1. That the Code of Virginia is amended by adding a section numbered 15.2-2286.1 as follows:

§ 15.2-2286.1. Permitted provisions in certain zoning ordinances.

A. In addition to the provisions of § 15.2-2286, and notwithstanding other provisions of law, a zoning ordinance adopted by a locality whose entire geographic area is wholly or partially within an area designated as [ severe ] nonattainment for ozone pursuant to the federal Clean Air Act Amendments of 1990, 42 U.S.C. section 7407(d), may include reasonable regulations and provisions [ as to any or all of the following matters:

1. For the reduction of approved uses, density, floor area ratio, or intensity applicable to specific property for which there has been no substantial construction activity performed in good faith pursuant to an approved permit with the preceding three years and, in the case of specific property to which subsection B or C of § 15.2-2298 or subsection B or C of § 15.2-2303 applies, where there has been no dedication of real property of substantial value or no substantial cash payment for or no construction of substantial public improvements, the need for which is not generated solely by the rezoning itself, and, in the foregoing instances, where the governing body has determined that existing transportation facilities and services, and those facilities for which construction contracts have been executed, are inadequate to meet the level of service specified for transportation in the adopted comprehensive plan and are projected to be inadequate should the property fully develop with the next three years in accordance with existing zoning regulations applicable to it. Any rezoning action undertaken pursuant to this subsection may be initiated only upon the motion of the governing body or resolution of the local planning commission which resolution or motion complies with subdivision A 7 of § 15.2-2286. Notwithstanding any other provision of law, in the review of any rezoning approved pursuant to this subsection, the law otherwise applicable to piecemeal downzoning actions shall not apply and the presumptions of validity and burdens of proof and persuasion applicable to non-piecemeal zoning decisions shall apply.

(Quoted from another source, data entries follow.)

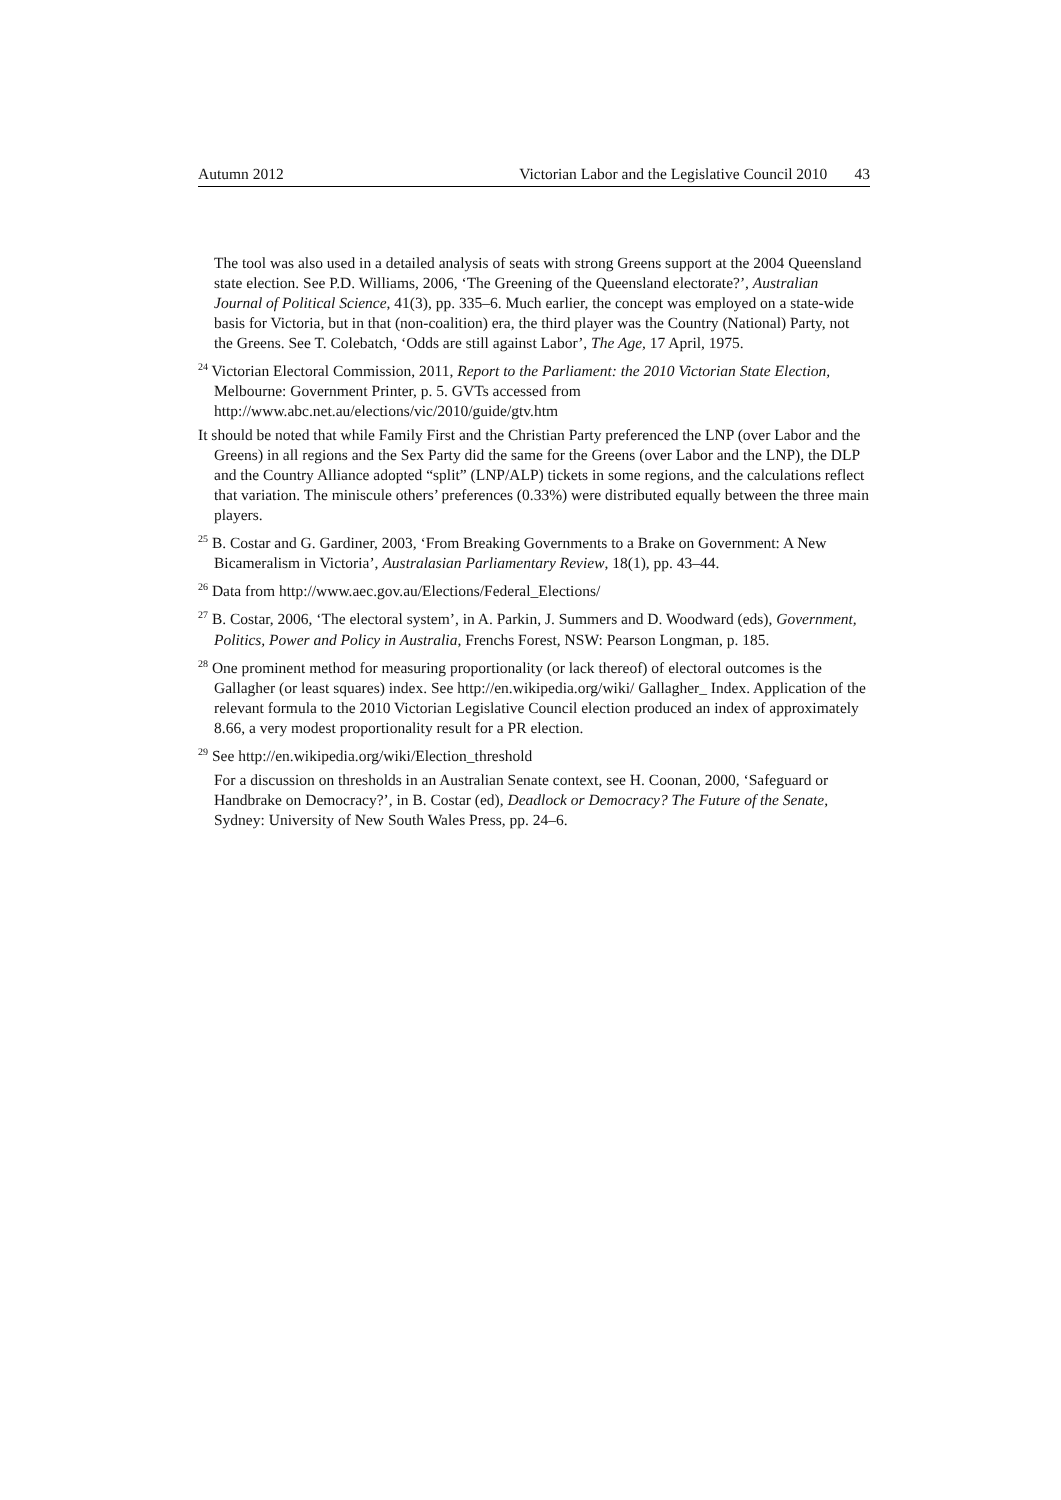Autumn 2012 Victorian Labor and the Legislative Council 2010 43
The tool was also used in a detailed analysis of seats with strong Greens support at the 2004 Queensland state election. See P.D. Williams, 2006, ‘The Greening of the Queensland electorate?’, Australian Journal of Political Science, 41(3), pp. 335–6. Much earlier, the concept was employed on a state-wide basis for Victoria, but in that (non-coalition) era, the third player was the Country (National) Party, not the Greens. See T. Colebatch, ‘Odds are still against Labor’, The Age, 17 April, 1975.
<sup>24</sup> Victorian Electoral Commission, 2011, Report to the Parliament: the 2010 Victorian State Election, Melbourne: Government Printer, p. 5. GVTs accessed from http://www.abc.net.au/elections/vic/2010/guide/gtv.htm
It should be noted that while Family First and the Christian Party preferenced the LNP (over Labor and the Greens) in all regions and the Sex Party did the same for the Greens (over Labor and the LNP), the DLP and the Country Alliance adopted “split” (LNP/ALP) tickets in some regions, and the calculations reflect that variation. The miniscule others’ preferences (0.33%) were distributed equally between the three main players.
<sup>25</sup> B. Costar and G. Gardiner, 2003, ‘From Breaking Governments to a Brake on Government: A New Bicameralism in Victoria’, Australasian Parliamentary Review, 18(1), pp. 43–44.
<sup>26</sup> Data from http://www.aec.gov.au/Elections/Federal_Elections/
<sup>27</sup> B. Costar, 2006, ‘The electoral system’, in A. Parkin, J. Summers and D. Woodward (eds), Government, Politics, Power and Policy in Australia, Frenchs Forest, NSW: Pearson Longman, p. 185.
<sup>28</sup> One prominent method for measuring proportionality (or lack thereof) of electoral outcomes is the Gallagher (or least squares) index. See http://en.wikipedia.org/wiki/ Gallagher_ Index. Application of the relevant formula to the 2010 Victorian Legislative Council election produced an index of approximately 8.66, a very modest proportionality result for a PR election.
<sup>29</sup> See http://en.wikipedia.org/wiki/Election_threshold
For a discussion on thresholds in an Australian Senate context, see H. Coonan, 2000, ‘Safeguard or Handbrake on Democracy?’, in B. Costar (ed), Deadlock or Democracy? The Future of the Senate, Sydney: University of New South Wales Press, pp. 24–6.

2. For for ] the adoption of transportation infrastructure overlay districts to allow, either as a matter of right under applicable zoning regulations or with the approval of a special exception, special use permit, or rezoning application, the transfer of some or all specified development rights from property located outside the boundaries of a transportation infrastructure overlay district to property located within such overlay district. Where adopted, transportation infrastructure overlay districts shall be established to encourage development in areas of the locality where mass transit and other existing or planned transportation facilities or services are projected to best meet the levels of service specified for transportation in the comprehensive plan. The locality's comprehensive plan shall identify those areas of the locality eligible for the establishment of transportation infrastructure overlay districts.

The transfer of development rights from property located outside the boundaries of a transportation infrastructure overlay district shall be subject to such terms as may be provided by zoning regulations, the conditions of a special use permit or special exception, or the proffered conditions of a rezoning application, including that the terms are binding on the owners of such property and on their successors and assigns.

B. The authority granted by this section shall continue to apply in its entirety to any locality that has exercised some or all of the authority granted hereunder [ whether such locality may thereafter no longer be , except, however, that such authority shall expire in any locality five years after the date upon which the locality is no longer ] located in whole or in part within an area designated as [ severe ] nonattainment for ozone pursuant to the federal Clean Air Act Amendments of 1990.